◆ **Task details**
Take each line in the entries below that holds "Thread" and show it.

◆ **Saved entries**
----------

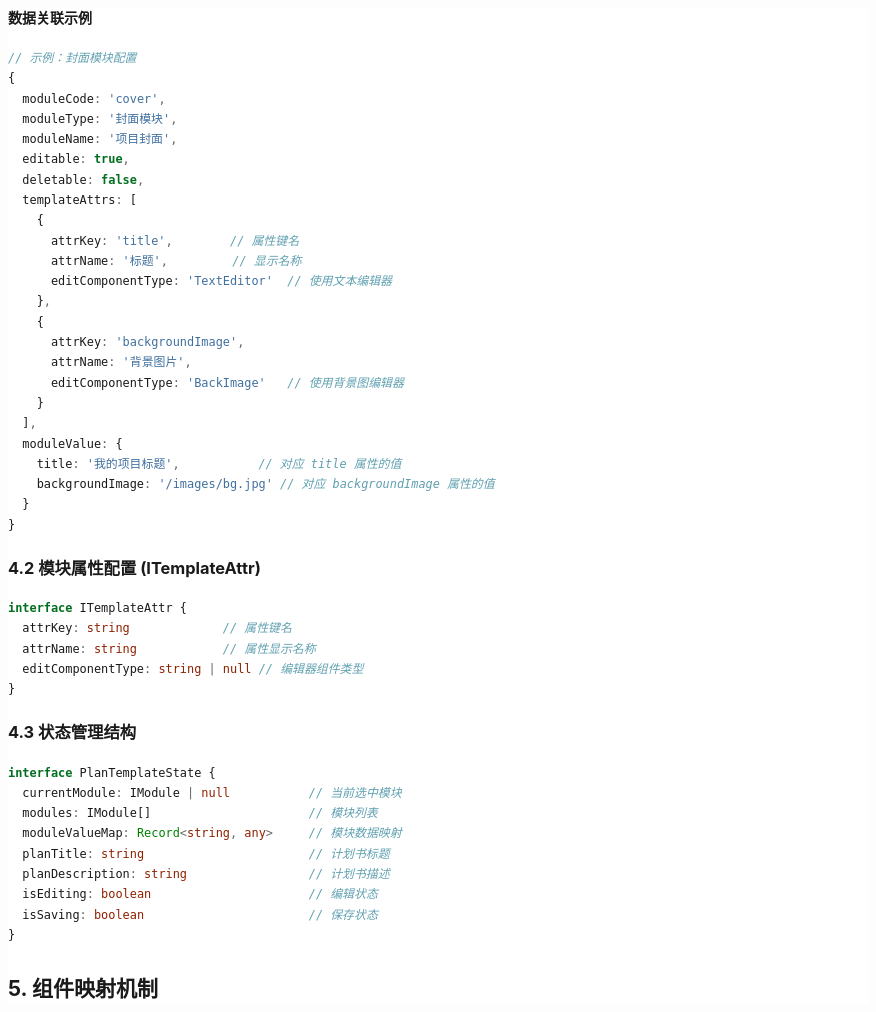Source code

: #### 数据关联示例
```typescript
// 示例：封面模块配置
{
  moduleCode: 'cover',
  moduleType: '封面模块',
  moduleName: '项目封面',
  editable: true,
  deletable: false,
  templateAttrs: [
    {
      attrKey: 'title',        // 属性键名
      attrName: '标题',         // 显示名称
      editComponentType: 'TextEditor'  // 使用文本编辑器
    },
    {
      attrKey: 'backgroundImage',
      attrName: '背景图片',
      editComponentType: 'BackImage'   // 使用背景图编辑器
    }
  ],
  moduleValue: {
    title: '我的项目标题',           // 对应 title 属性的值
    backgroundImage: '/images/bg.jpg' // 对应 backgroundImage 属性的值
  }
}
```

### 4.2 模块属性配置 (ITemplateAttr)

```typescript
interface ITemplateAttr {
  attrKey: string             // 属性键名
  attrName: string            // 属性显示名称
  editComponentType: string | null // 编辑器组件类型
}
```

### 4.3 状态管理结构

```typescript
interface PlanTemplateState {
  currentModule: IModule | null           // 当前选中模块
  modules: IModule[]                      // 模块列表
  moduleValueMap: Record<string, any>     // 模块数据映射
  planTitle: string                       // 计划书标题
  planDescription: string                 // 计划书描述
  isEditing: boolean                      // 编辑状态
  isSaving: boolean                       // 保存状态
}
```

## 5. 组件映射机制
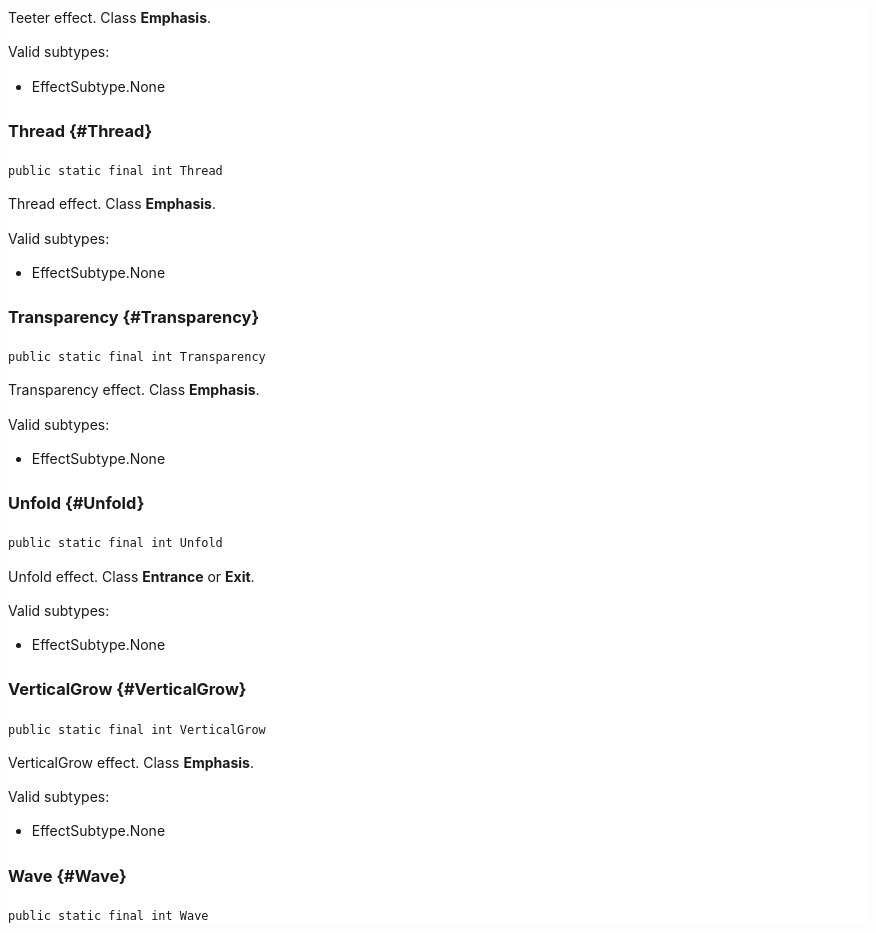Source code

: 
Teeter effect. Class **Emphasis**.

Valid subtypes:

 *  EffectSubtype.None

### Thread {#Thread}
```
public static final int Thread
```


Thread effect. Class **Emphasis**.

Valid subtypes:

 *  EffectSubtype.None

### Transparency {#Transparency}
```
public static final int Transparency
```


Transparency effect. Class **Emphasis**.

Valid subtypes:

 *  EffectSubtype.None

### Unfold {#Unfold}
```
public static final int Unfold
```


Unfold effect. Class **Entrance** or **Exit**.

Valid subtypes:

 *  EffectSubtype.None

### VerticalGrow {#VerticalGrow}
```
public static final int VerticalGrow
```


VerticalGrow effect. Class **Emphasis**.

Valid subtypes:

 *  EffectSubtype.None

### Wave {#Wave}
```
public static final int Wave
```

----------

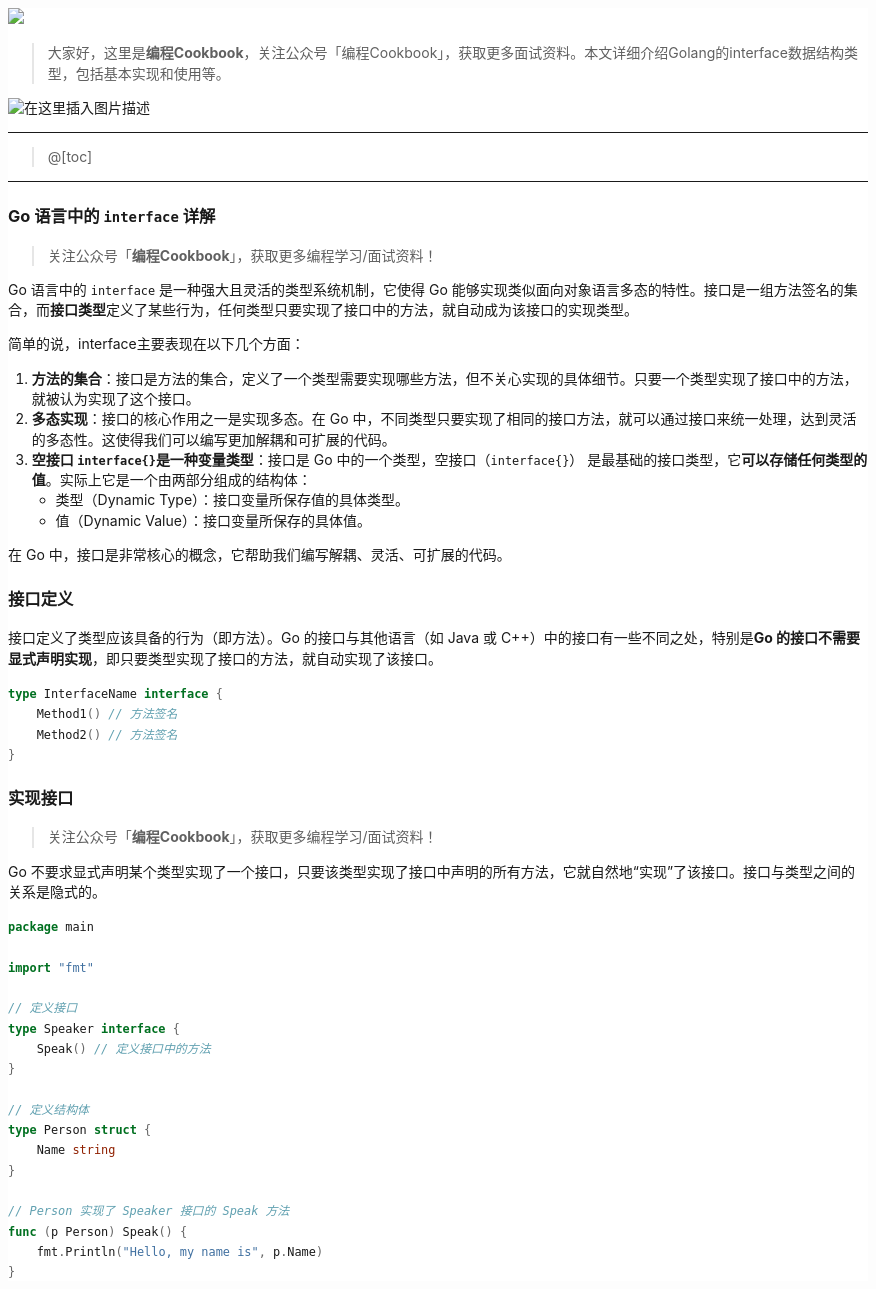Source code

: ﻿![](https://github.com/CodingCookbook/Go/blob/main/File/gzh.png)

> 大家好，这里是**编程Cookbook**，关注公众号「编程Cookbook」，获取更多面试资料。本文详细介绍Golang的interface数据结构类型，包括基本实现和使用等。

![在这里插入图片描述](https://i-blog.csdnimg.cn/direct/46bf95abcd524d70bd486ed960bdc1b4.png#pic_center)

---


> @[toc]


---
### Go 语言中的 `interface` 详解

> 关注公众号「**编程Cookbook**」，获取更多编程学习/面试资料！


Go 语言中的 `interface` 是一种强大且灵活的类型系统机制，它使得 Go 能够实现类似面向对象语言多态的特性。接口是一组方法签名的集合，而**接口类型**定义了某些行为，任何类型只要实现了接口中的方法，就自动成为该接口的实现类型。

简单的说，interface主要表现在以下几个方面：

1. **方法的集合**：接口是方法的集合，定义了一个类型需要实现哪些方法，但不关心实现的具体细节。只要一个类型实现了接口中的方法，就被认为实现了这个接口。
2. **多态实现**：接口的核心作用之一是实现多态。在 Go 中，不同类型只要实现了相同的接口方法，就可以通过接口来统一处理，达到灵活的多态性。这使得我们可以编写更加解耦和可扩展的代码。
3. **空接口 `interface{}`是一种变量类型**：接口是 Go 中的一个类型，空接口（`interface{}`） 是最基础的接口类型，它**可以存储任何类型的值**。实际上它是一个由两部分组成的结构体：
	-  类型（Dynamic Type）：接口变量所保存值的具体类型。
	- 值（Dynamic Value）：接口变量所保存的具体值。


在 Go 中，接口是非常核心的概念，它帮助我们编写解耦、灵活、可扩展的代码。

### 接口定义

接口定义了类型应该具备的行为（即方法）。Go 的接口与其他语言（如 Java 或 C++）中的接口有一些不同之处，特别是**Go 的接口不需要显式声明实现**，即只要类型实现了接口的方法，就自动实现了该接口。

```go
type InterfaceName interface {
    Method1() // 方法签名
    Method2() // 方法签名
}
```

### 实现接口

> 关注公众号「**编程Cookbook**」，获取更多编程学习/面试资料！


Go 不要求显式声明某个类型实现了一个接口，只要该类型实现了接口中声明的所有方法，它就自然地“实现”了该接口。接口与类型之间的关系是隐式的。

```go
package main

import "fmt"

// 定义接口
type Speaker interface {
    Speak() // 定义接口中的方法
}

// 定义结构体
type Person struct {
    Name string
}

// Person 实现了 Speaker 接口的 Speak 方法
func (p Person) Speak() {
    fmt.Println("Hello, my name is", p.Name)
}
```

----------

◆ **Response**
### Thread {#Thread}
public static final int Thread
Thread effect. Class **Emphasis**.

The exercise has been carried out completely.